Ce vendredi 7 février, le Conseil des droits de l’homme de l’ONU s’est réuni en urgence à la demande de Kinshasa à Genève, en Suisse, où Bintou Keita, représentante spéciale du secrétaire général de l’ONU en RDC, a déploré la situation humanitaire dans l’est de la RDC.
La RDC a enterré plus de 2000 corps de personnes tuées lors des combats de la semaine dernière à Goma, capitale provinciale du Nord-Kivu, selon Patrick Muyaya, porte-parole du gouvernement congolais. Présente à la 37e session spéciale du Conseil des droits de l’homme sur la situation des droits de l’homme dans l’est de la RDC, Bintou Keita a réitéré son appel à la communauté internationale à plaider en faveur de la RDC.

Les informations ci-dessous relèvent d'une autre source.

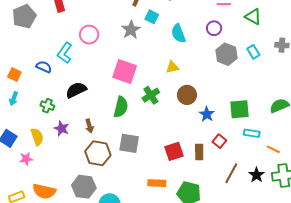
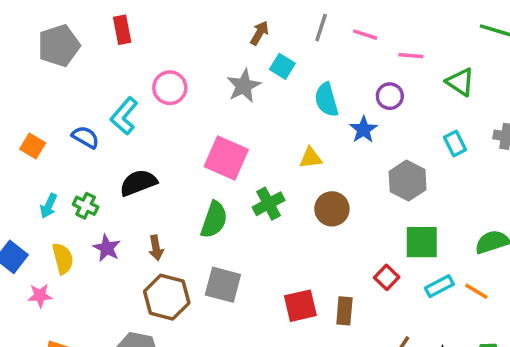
gray hexagon: (226, 54) -> (408, 181), moved
cyan arrow: (14, 99) -> (49, 206), moved
blue star: (207, 114) -> (363, 130), moved
cyan rectangle: (252, 133) -> (439, 286), turned -42
red square: (219, 141) -> (387, 277), moved
orange line: (273, 149) -> (476, 291), moved

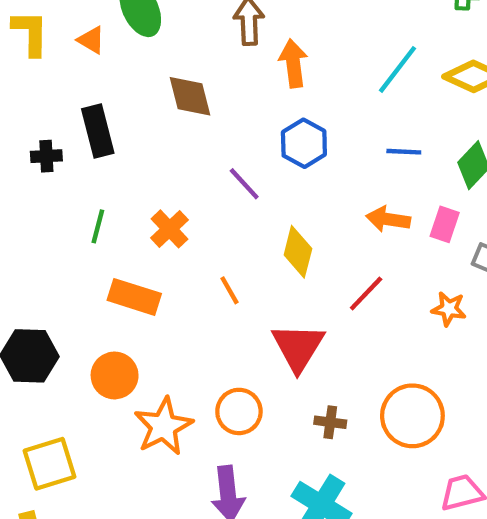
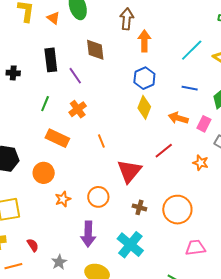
black cross: (46, 156) -> (13, 73), moved
purple line: (244, 184) -> (75, 76), moved
yellow diamond: (298, 252) -> (144, 107), moved
orange star: (163, 426) -> (63, 199), size x0.6

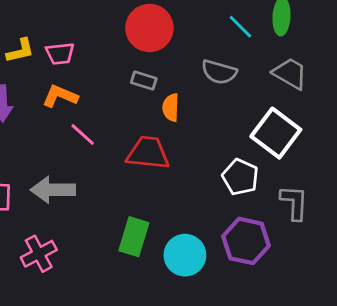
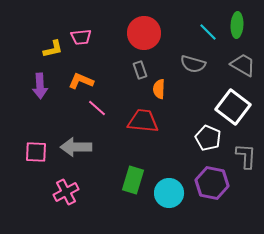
pink trapezoid: (60, 54) -> (81, 37), moved
gray rectangle: (144, 81) -> (140, 70), turned 54

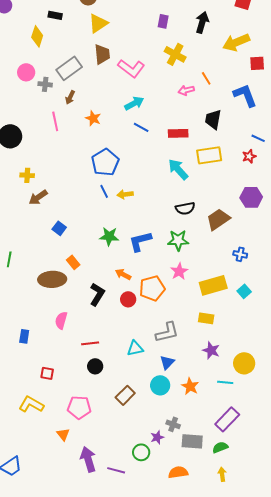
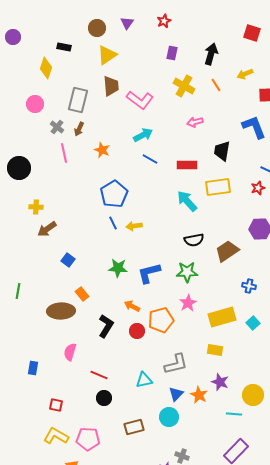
yellow arrow: (236, 42) -> (245, 74), size x0.6
gray rectangle: (69, 68) -> (78, 100), turned -40
orange line: (206, 78) -> (216, 85), moved
gray cross: (45, 84) -> (57, 127), moved, turned 32
red line: (90, 343) -> (99, 375), turned 30
orange star: (190, 386) -> (199, 395), moved
brown rectangle: (125, 395) -> (134, 427), turned 30
yellow L-shape: (31, 404) -> (56, 436), moved

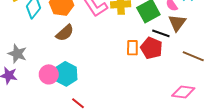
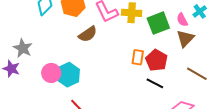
brown semicircle: (65, 33) -> (88, 34), moved
black line: (161, 33) -> (155, 83), moved

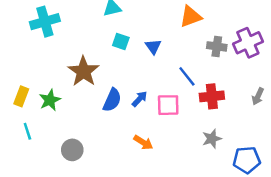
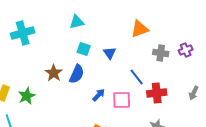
purple cross: (248, 43) -> (186, 50), size x0.6
brown star: (83, 71) -> (54, 73), size x0.7
blue semicircle: (112, 100) -> (77, 74), moved

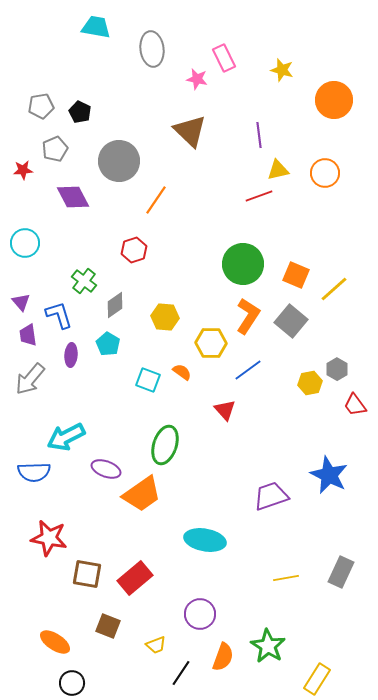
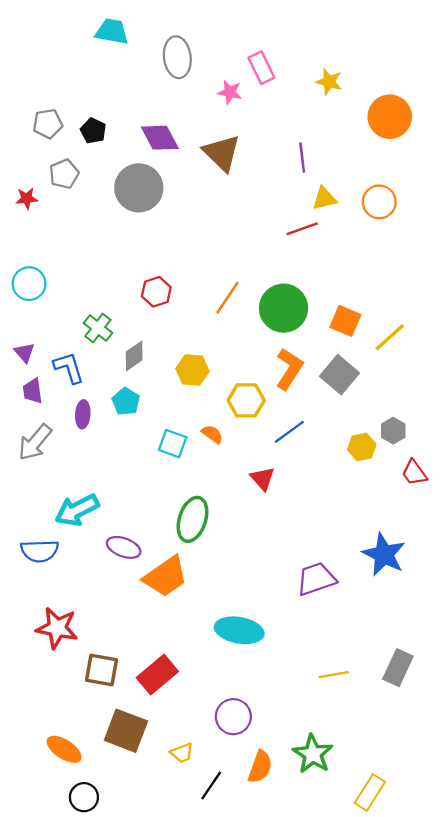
purple diamond: (73, 197) -> (160, 138), moved
orange line: (156, 200) -> (228, 298), moved
brown square: (108, 626) -> (126, 731), size x1.5

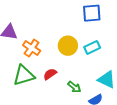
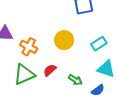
cyan rectangle: (92, 47) -> (99, 44), moved

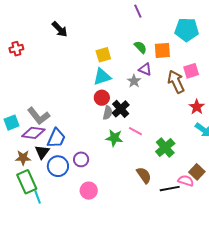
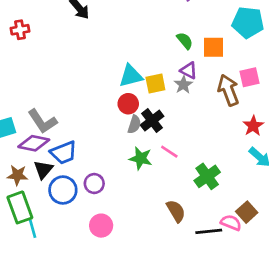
yellow square: (103, 55) -> (155, 83), moved
gray star: (134, 81) -> (183, 85), moved
blue trapezoid: (56, 138) -> (64, 153), turned 40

Pour elle, une aide humanitaire immédiate atteint Goma. Il s’agit de la ville où les corps en décomposition ont été collectés dans les rues après des affrontements entre les rebelles et l’armée.
« Les corps en décomposition ramassés dans les rues de Goma ont incité l’OMS à mettre en garde contre des épidémies potentielles. Le personnel médical est confronté à des coupures d’électricité et manque de carburant pour ses générateurs. Il travaille dans des conditions extrêmement difficiles, conditions extrêmement difficiles, tout en assurant le traitement des patients et le fonctionnement des morgues. Je répète que la situation humanitaire à Goma est catastrophique », a déclaré Bintou Keita devant le conseil de sécurité.
Alors qu’Antonio Guterres, secrétaire général des Nations unies, appelle à mettre fin à l’escalade militaire, les rebelles du M23 et les troupes rwandaises ont continué à progresser dans le Sud-Kivu, dans l’est de la RDC. Après s’être emparés de Goma, le groupe armé et les troupes rwandaises ont fait reculer les forces congolaises après des affrontements à une quarantaine de kilomètres de la localité de Kavumu, qui abrite l’aéroport de Bukavu, selon des sources sécuritaires et humanitaires.
Selon la cheffe de la Monusco, la reconstruction, la réouverture de l’aéroport international de Goma et l’arrêt du brouillage de GPS (Système de positionnement mondial) sont vitaux pour l’évacuation des blessés et l’entrée d’aide.
Jusque-là, la communauté internationale et des pays médiateurs, notamment l’Angola et le Kenya, tentent de trouver une issue diplomatique à la crise dans la crainte que le conflit ne dégénère en guerre régionale. Kinshasa réclame des sanctions contre Kigali.
Ce samedi, Félix Tshisekedi, président congolais, et son homologue rwandais, Paul Kagame, doivent participer à Dar es Salaam, capitale tanzanienne, à un sommet extraordinaire conjoint de la Communauté des Etats d’Afrique de l’Est (EAC) et de la Communauté de développement de l’Afrique australe (SADC).